El siglo XVII es el de la decadencia de España; el continuo enfrentamiento bélico en
Europa agota económicamente a Castilla, las posesiones europeas se reducen notablemente por
lo que se pierde la hegemonía europea en favor de Francia, la Península se sumía en la crisis
económica, se despoblaba y fracasaba todo intento de unificar los reinos de la monarquía. Esta
decadencia fue percibida por los propios contemporáneos y, paradójicamente, se dio la
producción literaria y artística más brillante de la cultura española, el “Siglo de Oro”.

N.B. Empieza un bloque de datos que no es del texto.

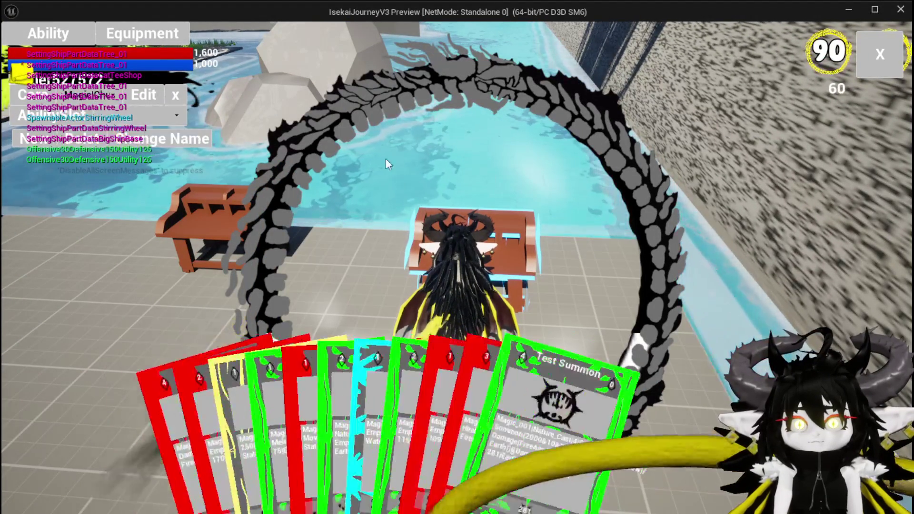
{"action": "left_click", "coordinate": [469, 376]}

En la administración hay dos novedades: la primera, y principal, fue la introducción
de la figura del valido, personaje casi
siempre aristocrático en el que el rey
deposita su máxima confianza y en el que
delega las principales decisiones de
gobierno. Gobernaban al margen de los
Consejos a través de juntas reducidas
formadas por sus partidarios, por lo que
fueron criticados tanto por los marginados
letrados que formaban los Consejos, como
por la apartada aristocracia, que pensaban
que los validos separaban al rey de sus
súbditos y de sus responsabilidades de
gobierno Con ellos la corrupción aumentó,
ya que aprovechaban su posición para
favorecer a sus familiares y allegados con
cargos, pensiones y mercedes. Sin
embargo, hoy se estudia el fenómeno de los validos como una novedad política compartida con
otras monarquías europeas, y como parte de un proceso transformador del gobierno de la
monarquía, en el que el valido es necesario para coordinar el complicado sistema institucional.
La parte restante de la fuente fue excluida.